The Herald Sun refused to comply with the request, engaged legal counsel to fight the claim and contacted Parks Australia about the demand. Parks Australia maintained their stance, citing a 44-page government-authorised media handbook which states that organisations wanting to use the rock for commercial purposes must apply for a permit, with the guidelines in place to “protect Anangu against inappropriate use and benefits to others from the commercialisation of their Indigenous Cultural Intellectual Property”, the Herald-Sun reported.

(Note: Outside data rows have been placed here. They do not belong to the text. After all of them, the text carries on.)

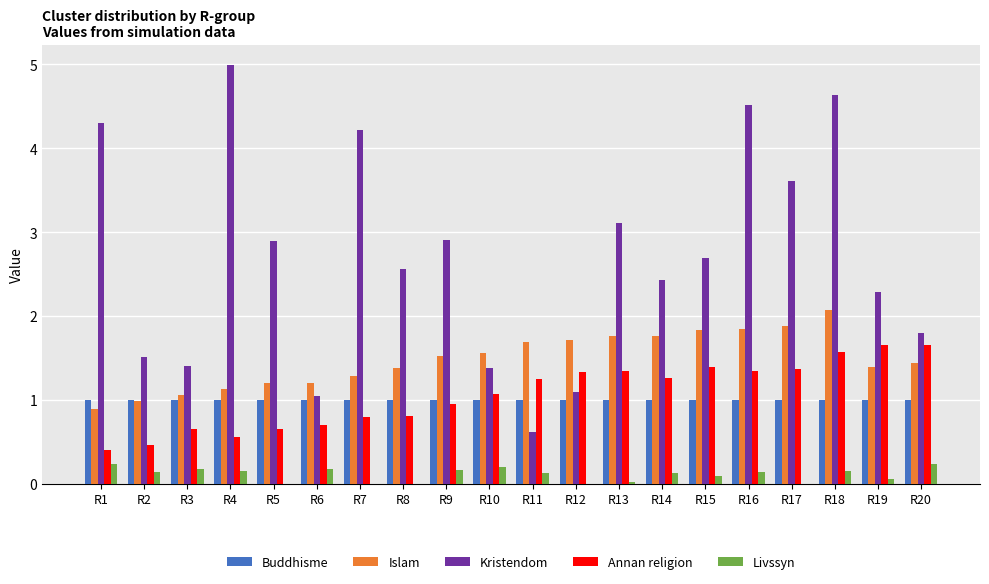

What are all the series names shown in the legend?

Buddhisme, Islam, Kristendom, Annan religion, Livssyn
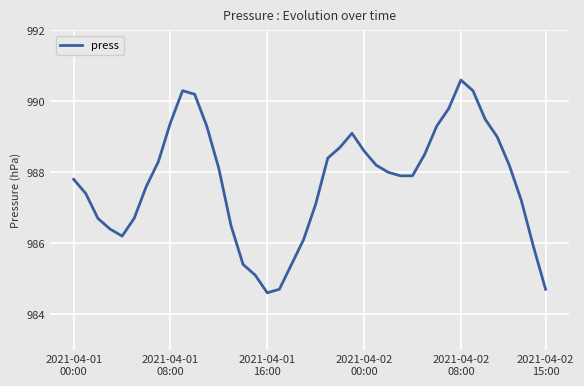

What is the smallest value displayed?

984.6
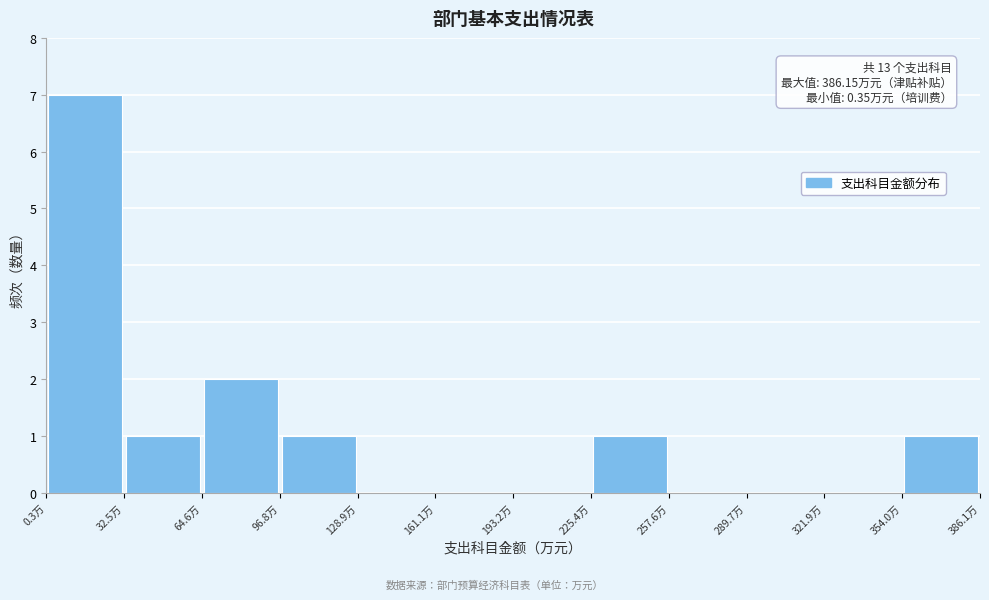

Over which range of the x-axis is the bar tallest?

0 to 35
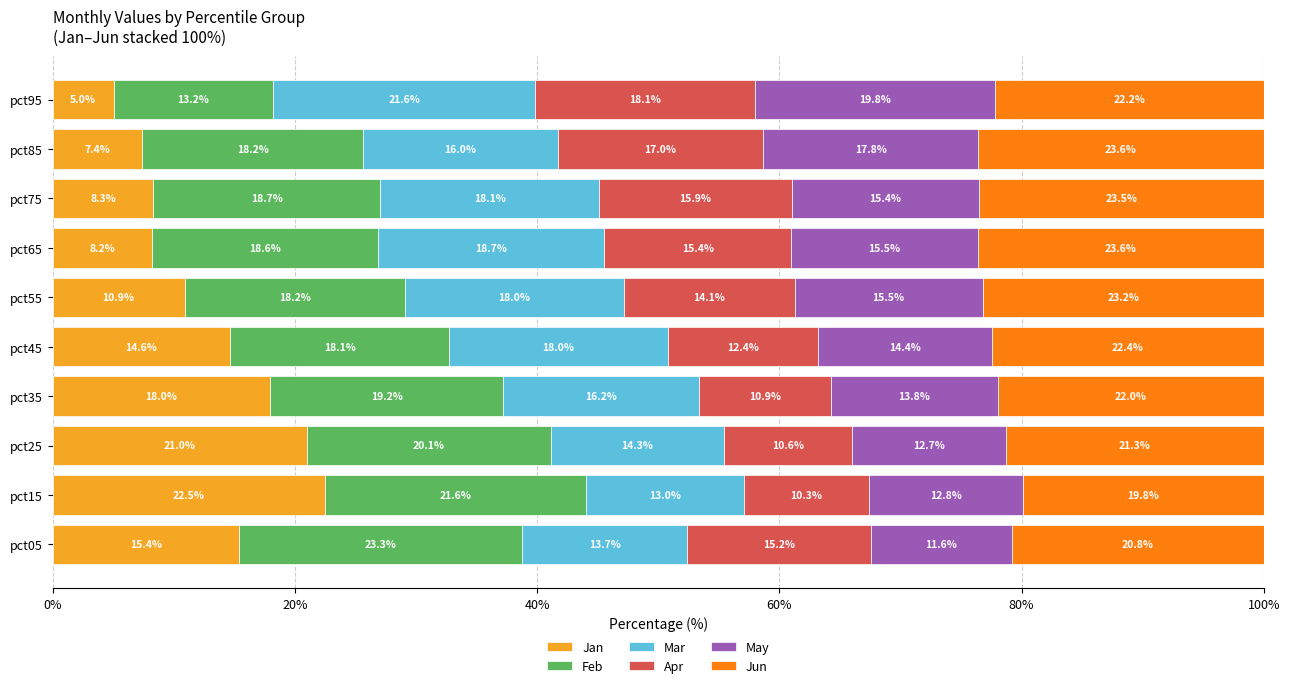

What is the sum of the Jan values at pct05 and pct85?

22.8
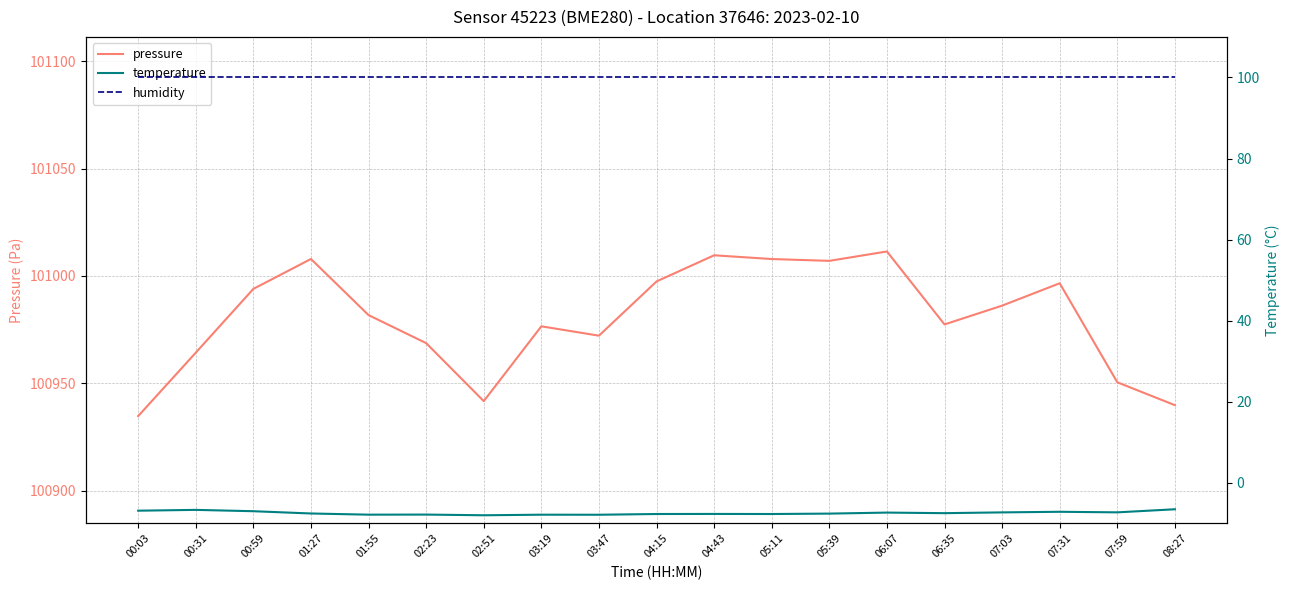

Which series has the largest total across all categories?

pressure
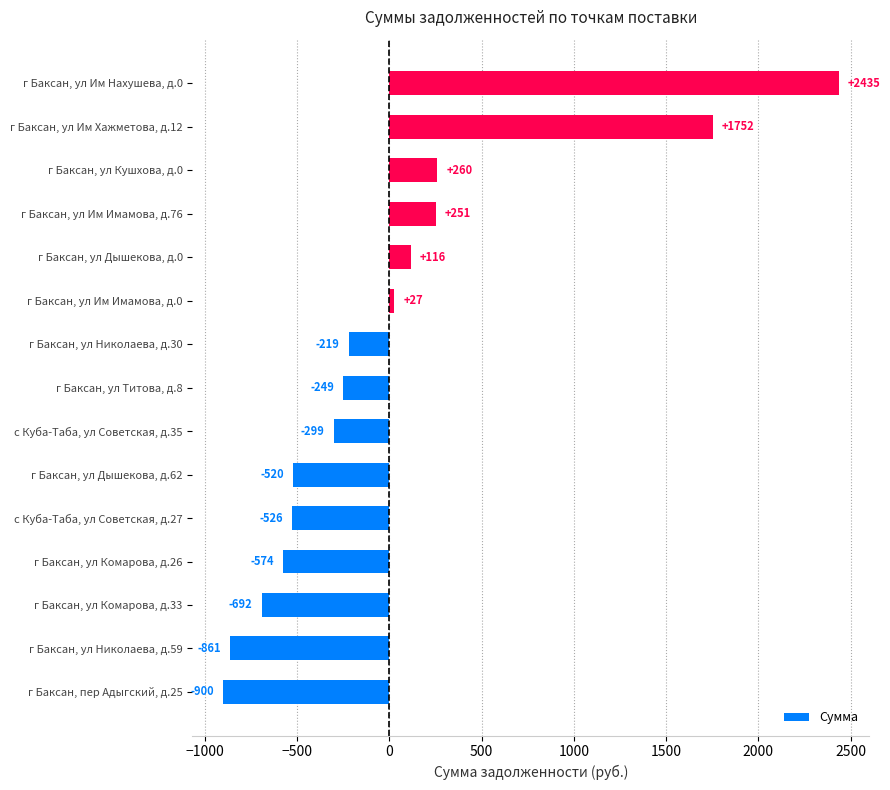

Where is the data nearest to the value 767?

г Баксан, ул Кушхова, д.0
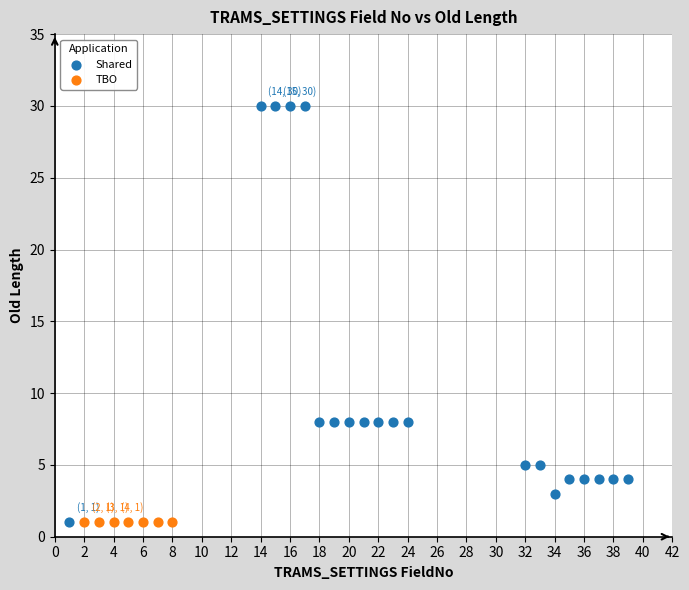

Which series contains the highest Y value?

Shared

These totalitarian impositions would not come as a surprise to Geoff McDonald, who wrote that as a Communist Party member he “learned about communist opposition to the ‘White Australia’ policy and plans of making Australia a Communist country by establishment of black republic areas of Australia inhabited by Aboriginals”.

McDonald said Red Over Black was “above all … a call for action for the defense of Australia against the psychological warfare being waged upon us. My own original concern has naturally stemmed from what I learned about communist strategy and tactics through a lifetime in the Labor and Trade Union movement, and intensified by the years I spent inside the Communist Party.”

In a follow-up book titled The Evidence, McDonald referenced a “psychological war” hotting up against Australia with tormenting propaganda about Australians being ‘racists’. “The Federal Labor government and its opposition cannot find a word to defend the good name of Australia against the charge of racism,” he wrote in a foreward.

“Lie after lie is thrown at Australia but politicians will not muster the strength to answer on behalf of the people who elect them. Liberal and Labor politicians whose perception is asleep, reach a level of self-abasement in placing themselves as decoy ducks to those who are, in broad daylight, promoting the independent nation objective.

“Even when Left controlled United Nations agencies multiply their slanders against Australia this abuse is still met with stone silence. In September, 1983, a joint parliamentary senate committee of Labor and Liberal politicians brought down a recommendation to the Federal government that they should enter into negotiations with ’representatives’ of the Aboriginal people of Australia for a treaty or ’Makaratta’ to make peace with the Aborigines.

“We are not at war with the Aborigines. As the white man’s Treaty Committee headed by Fabian Socialist Dr. H.C. Coombs admitted on a number of occasions, the call for a treaty was a white man’s invention.”